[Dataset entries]
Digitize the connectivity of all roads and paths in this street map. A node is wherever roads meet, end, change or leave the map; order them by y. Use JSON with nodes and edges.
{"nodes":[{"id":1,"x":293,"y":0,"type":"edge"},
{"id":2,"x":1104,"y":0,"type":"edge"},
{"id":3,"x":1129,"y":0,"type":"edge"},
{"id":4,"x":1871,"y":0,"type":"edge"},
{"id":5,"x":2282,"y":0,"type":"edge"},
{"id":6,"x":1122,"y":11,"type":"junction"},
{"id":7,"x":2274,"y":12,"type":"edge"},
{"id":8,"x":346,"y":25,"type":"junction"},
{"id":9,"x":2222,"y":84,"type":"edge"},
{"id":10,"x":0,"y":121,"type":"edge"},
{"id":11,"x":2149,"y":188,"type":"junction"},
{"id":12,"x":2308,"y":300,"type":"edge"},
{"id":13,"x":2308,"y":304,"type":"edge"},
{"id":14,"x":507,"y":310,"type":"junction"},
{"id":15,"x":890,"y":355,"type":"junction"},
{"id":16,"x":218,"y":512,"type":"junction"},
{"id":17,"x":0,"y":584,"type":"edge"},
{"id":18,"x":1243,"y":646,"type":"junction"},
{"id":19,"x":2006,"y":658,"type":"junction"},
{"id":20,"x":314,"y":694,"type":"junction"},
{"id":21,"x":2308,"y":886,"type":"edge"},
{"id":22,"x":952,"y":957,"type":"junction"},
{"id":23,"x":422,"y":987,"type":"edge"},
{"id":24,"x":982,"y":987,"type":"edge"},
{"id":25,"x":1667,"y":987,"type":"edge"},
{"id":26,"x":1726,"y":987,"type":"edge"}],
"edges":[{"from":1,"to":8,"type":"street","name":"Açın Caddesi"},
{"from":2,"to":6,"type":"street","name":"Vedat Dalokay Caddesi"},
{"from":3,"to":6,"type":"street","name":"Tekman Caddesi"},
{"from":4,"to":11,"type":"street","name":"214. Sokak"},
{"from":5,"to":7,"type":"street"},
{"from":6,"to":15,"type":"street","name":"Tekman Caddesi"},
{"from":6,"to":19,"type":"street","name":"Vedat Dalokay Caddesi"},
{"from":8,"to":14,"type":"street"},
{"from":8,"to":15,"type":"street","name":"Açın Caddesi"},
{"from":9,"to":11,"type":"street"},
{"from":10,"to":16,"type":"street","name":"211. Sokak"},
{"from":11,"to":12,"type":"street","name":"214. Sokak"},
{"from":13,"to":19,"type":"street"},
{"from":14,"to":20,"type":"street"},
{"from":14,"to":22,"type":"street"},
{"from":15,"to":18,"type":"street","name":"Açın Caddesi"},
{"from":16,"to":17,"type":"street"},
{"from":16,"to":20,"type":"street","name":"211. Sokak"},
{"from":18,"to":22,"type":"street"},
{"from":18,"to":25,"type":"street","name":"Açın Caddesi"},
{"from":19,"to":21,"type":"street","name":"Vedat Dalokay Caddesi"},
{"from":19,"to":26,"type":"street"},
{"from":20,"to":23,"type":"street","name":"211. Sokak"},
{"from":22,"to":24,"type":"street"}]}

• [Directions for this task]
Go through the entries above and report each line with the string "Sokak" in it.

• [Solution to this problem]
{"from":4,"to":11,"type":"street","name":"214. Sokak"},
{"from":10,"to":16,"type":"street","name":"211. Sokak"},
{"from":11,"to":12,"type":"street","name":"214. Sokak"},
{"from":16,"to":20,"type":"street","name":"211. Sokak"},
{"from":20,"to":23,"type":"street","name":"211. Sokak"},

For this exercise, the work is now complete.